The ship passengers were all gay. It carried some 1300 American guys, around 12 lesbians and something like 100 Aussies and New Zealanders.
Aboard ship, we were told by the cruise director that it didn’t matter where you sat in the Glamstands, as they were only five or six rows deep. This information was ostensibly sourced from the MG committee, as it is not something that one might make up.
The reality was that some of our American friends were seated so far back (in row U and further) that they had no hope of seeing the parade, let alone taking flash pictures to show at home.
I’m told that beers in the stand cost $7 a glass, and that a small bowl of pasta with tomato sauce cost $10. Outrageous!
All of our American friends to whom I spoke could only stay until Wednesday, March 3 and so missed out on the party. They seemed to be under the impression that the Harbour party was the same as the old post-parade party.

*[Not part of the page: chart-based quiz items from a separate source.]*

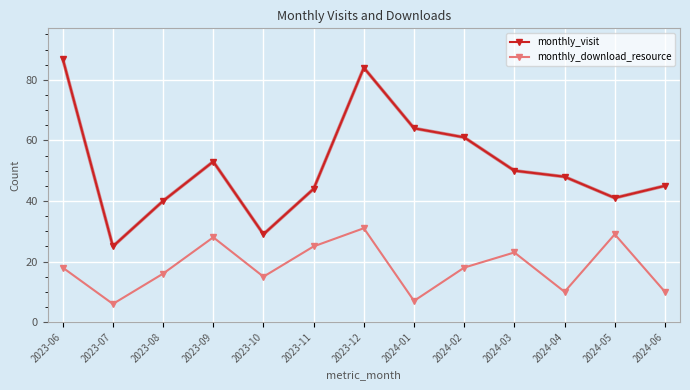

At how many categories does at least one series exceed 73?

2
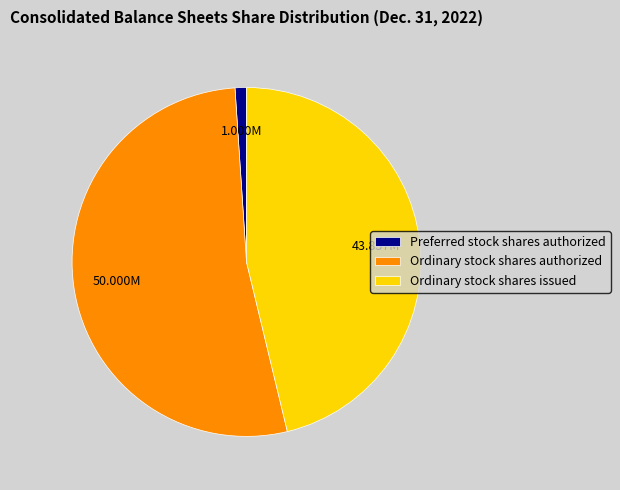

What is the largest slice in the pie chart?

Ordinary stock shares authorized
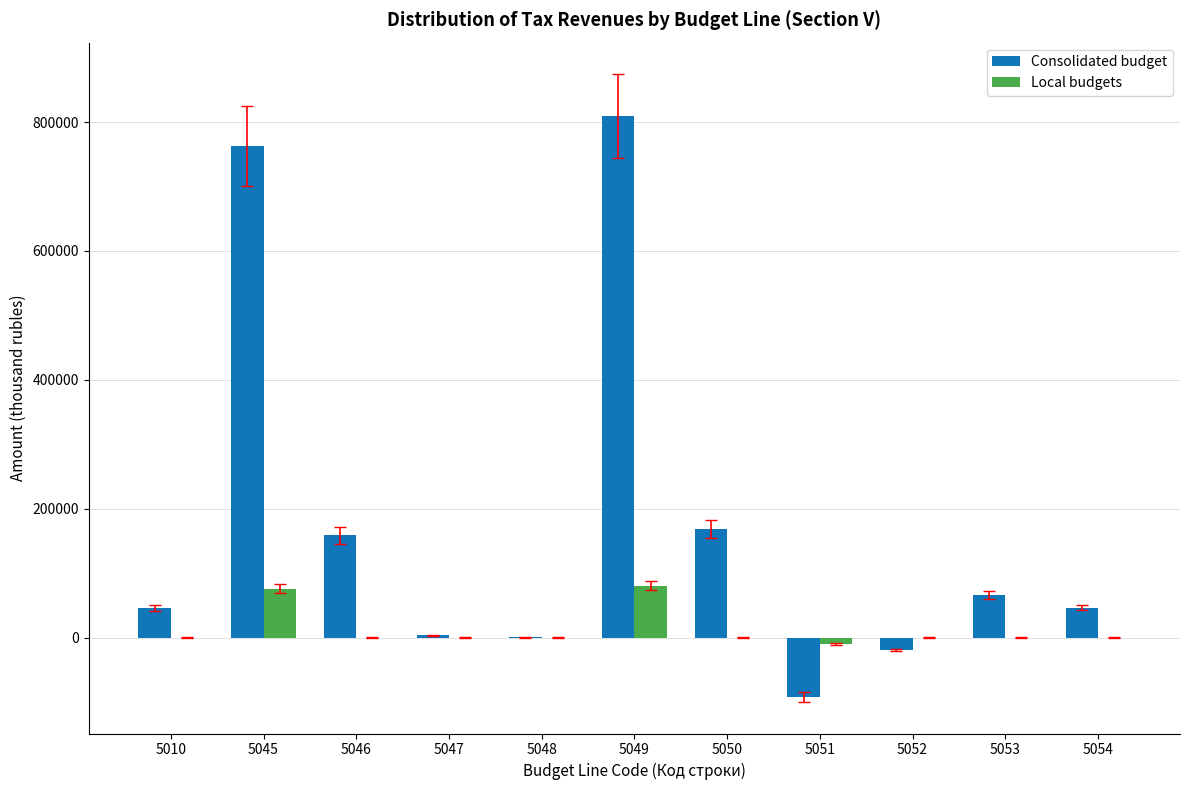

How many series are shown in this chart?

2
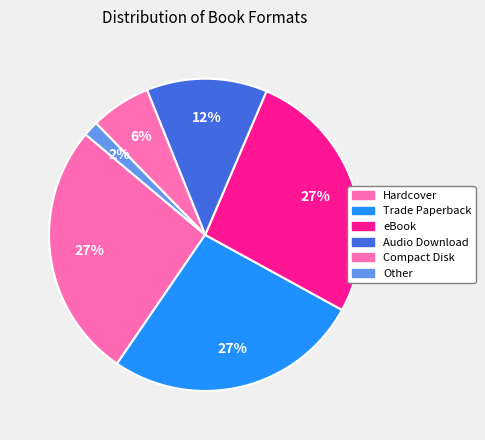

To the nearest percent, what is the average slice percentage?

17%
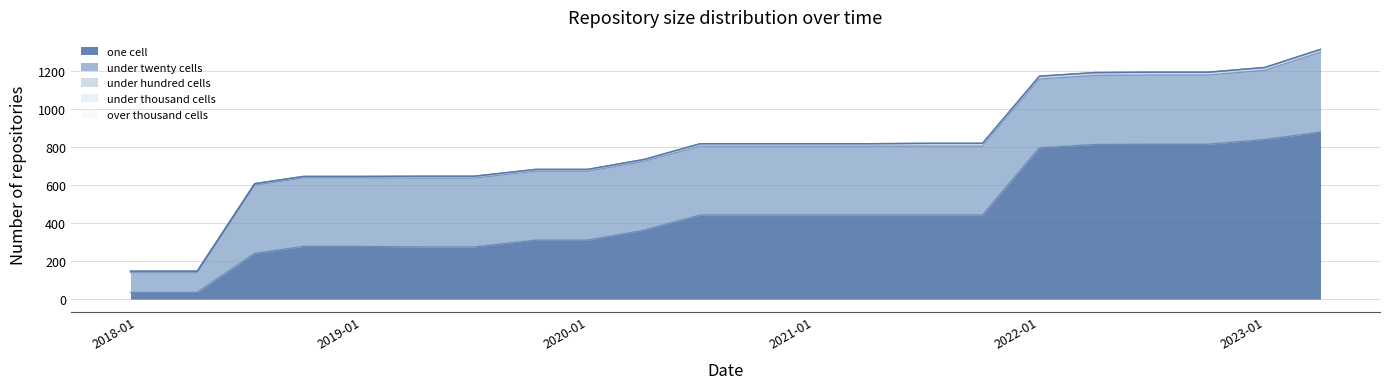

Where is under_twenty_cells nearest to the value 262?

2018-07-11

We all slept on the ship after the parade and the feedback I got from all the Americans to whom I spoke was not good. In fact, it was positively scathing.
Guys! Ripping off your own community and the international gay community is not the way to promote return business. Quite the opposite.
If the MG committee keeps up these low standards, the whole event will fall down around their heels. Wake up, MG! See the writing on the wall!
— Ronnie
Please tell me your outrageous attack on the fine efforts by the Greens to amend the laws in Australia was an early April fool joke. If that was the case, it’s not funny.Have you lost your mind?
The Greens have for years been banging away to improve the laws for the gay and lesbian community and are our only hope in Canberra while getting stabbed in the back by your newspaper. Shame on you.
— Margaret

To put the headline ‘Deal slashes debate time: Greens marriage sell-out’ was as misleading to your readers as it was mean-spirited. The Marriage Equality Bill is a bill which was introduced and promoted by the Greens, not the Labor Party or the Coalition.
The Greens have only had two opportunities for private senator’s time in this Parliament so they should be commended for putting LGBTI issues on the top of the agenda. It is actually quite an achievement that the Greens were able to get a vote on this issue, one that clearly embarrasses Labor and Liberals alike.
Moving for a shorter debating time was an attempt to get a vote through before the Australian Christian Lobby could mobilise and lobby for its defeat. Does Andrew M. Potts actually want us to believe that Family First senator Steve Fielding was going to champion the cause of equality for all Australians, gay and straight? He never has in the past.
The way your headline reads, it looked as if the Greens were trying to undermine our rights, rather than fight for them. In the end, the bill was defeated 45-5 (the five being the five Greens senators) with 26 senators absent.
Given the recent national survey where 61 percent of Australians support equal marriage rights it makes me wonder who in our Parliament is actually listening to what the Australian people want? Misleading headlines on the Star Observer’s part are not helpful. Who is the real enemy here?